Tasks to perform:
a) According to the ParaNorman review, who directed the film?
b) Please reproduce the part of the ParaNorman review between "Before the Goonies-style" and "to poke fun.", inclusive.
c) Decide whether each statement agrees with the ParaNorman review, answering yes or no and quoting the deciding words: (i) ParaNorman is the Laika team's first original story. (ii) Norman's uncle can also communicate with the dead. (iii) The witch brings back the corpses of five men.

Excerpted passage:
╔══

With 2009's Coraline the team at Laika Studios established themselves not just as skilled new talents in the specialized realm of stop-motion animation, but expert detailers of the loneliness and bizarre imaginative twists of childhood. Now with ParaNorman, their first original story, the Laika team-- led by directors Sam Fell and Chris Butler-- have made good on that promise and expanded it, telling not just another moving and relatable story about childhood, but adding horror elements to the tired children's adventure genre and making it feel fresh and renewed.
Before the Goonies-style group adventure kicks off, we spend crucial character-building time with Norman (Kodi Smit-McPhee), who comes by his fascination with horror movies honest-- he can see and communicate with dead people, from his ever-present Grandma (Elaine Stritch) to a dog buried in a neighbor's yard. Everyone in Norman's town knows about this, and most of them make fun of him for it, including his older sister (Anna Kendrick) and occasionally even his exasperated Dad (Jeff Garlin), who, like any red-blooded father with an unusual son, just wants him to be normal. Norman's lonely life is exquisitely revealed in details and vignettes from his daily routine, and even when Norman's visions of ghosts start to get more intense and scary, everyone around him only sees it as another chance to poke fun.
Except, of course, there really is something unusual going on-- as revealed by Norman's uncle (John Goodman), who also communicates with the dead, a witch hanged in their town centuries before will rise up and punish everyone unless Norman fulfills one very important task. The band of misfits who wind up helping him, through accident more than design, include the local bully (Christopher Mintz-Plasse), chubby fellow reject Neil (Tucker Albrizzi) and his meathead older brother Mitch (Casey Affleck), and Norman's own skeptical sister, who really just wants to make out with Mitch. When the witch returns and casts her spell, bringing back the corpses of the seven men responsible for hanging her so long ago, the kids are not only outrunning the resurrected old-timey zombies, but eventually their own families and neighbors, whose mob mentality starts looking awfully familiar to anyone who remembers the real story behind all those witch trials back in the day.

╚══

Record excerpts:

╔══

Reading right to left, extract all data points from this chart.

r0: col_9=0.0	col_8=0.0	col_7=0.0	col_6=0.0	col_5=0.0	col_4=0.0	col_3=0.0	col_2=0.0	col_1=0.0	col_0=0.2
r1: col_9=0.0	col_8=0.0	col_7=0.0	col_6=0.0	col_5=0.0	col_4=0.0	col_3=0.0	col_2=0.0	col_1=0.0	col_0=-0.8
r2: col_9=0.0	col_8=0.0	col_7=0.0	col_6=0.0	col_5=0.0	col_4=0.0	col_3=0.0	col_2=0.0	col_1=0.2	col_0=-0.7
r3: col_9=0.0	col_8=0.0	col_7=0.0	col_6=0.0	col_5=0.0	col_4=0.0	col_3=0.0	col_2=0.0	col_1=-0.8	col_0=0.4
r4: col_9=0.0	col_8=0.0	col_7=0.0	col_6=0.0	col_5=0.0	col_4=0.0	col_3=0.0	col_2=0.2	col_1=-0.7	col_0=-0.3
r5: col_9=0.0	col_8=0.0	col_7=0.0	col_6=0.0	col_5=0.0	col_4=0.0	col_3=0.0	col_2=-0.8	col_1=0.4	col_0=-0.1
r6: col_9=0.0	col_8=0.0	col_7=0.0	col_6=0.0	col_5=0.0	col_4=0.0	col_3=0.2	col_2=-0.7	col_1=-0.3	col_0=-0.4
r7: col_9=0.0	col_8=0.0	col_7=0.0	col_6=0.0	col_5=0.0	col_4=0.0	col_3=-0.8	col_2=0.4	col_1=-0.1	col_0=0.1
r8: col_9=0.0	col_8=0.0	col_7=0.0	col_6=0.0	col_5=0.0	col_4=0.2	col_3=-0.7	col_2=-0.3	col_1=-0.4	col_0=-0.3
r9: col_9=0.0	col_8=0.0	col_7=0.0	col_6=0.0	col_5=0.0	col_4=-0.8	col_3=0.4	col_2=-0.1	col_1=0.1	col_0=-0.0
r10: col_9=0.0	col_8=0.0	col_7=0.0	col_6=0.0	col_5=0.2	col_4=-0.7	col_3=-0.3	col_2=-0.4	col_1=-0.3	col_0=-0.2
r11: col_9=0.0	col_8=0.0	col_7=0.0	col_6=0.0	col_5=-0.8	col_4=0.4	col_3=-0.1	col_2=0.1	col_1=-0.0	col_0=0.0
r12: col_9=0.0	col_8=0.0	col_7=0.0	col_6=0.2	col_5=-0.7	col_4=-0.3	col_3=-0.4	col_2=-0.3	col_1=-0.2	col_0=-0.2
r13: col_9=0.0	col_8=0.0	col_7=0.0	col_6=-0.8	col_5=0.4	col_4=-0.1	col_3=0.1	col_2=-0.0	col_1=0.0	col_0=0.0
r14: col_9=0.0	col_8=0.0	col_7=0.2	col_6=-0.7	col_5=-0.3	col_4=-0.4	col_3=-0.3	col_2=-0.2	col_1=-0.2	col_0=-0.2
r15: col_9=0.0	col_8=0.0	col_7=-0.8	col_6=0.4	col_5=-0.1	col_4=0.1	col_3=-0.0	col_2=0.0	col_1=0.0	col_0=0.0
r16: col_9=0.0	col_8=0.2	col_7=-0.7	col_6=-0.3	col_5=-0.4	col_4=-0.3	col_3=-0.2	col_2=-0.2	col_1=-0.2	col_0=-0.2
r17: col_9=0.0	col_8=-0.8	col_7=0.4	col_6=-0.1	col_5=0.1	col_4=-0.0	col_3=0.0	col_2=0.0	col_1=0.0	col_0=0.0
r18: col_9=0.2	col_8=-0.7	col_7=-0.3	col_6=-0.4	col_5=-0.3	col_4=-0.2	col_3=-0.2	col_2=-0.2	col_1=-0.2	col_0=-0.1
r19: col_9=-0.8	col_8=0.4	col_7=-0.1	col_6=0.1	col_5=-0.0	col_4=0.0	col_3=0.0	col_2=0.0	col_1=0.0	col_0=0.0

╚══

Solutions for each task:
a) Sam Fell and Chris Butler.

b)
Before the Goonies-style group adventure kicks off, we spend crucial character-building time with Norman (Kodi Smit-McPhee), who comes by his fascination with horror movies honest-- he can see and communicate with dead people, from his ever-present Grandma (Elaine Stritch) to a dog buried in a neighbor's yard. Everyone in Norman's town knows about this, and most of them make fun of him for it, including his older sister (Anna Kendrick) and occasionally even his exasperated Dad (Jeff Garlin), who, like any red-blooded father with an unusual son, just wants him to be normal. Norman's lonely life is exquisitely revealed in details and vignettes from his daily routine, and even when Norman's visions of ghosts start to get more intense and scary, everyone around him only sees it as another chance to poke fun.

c)
(i) Yes: "Now with ParaNorman, their first original story"
(ii) Yes: "Norman's uncle (John Goodman), who also communicates with the dead"
(iii) No: "bringing back the corpses of the seven men responsible for hanging her"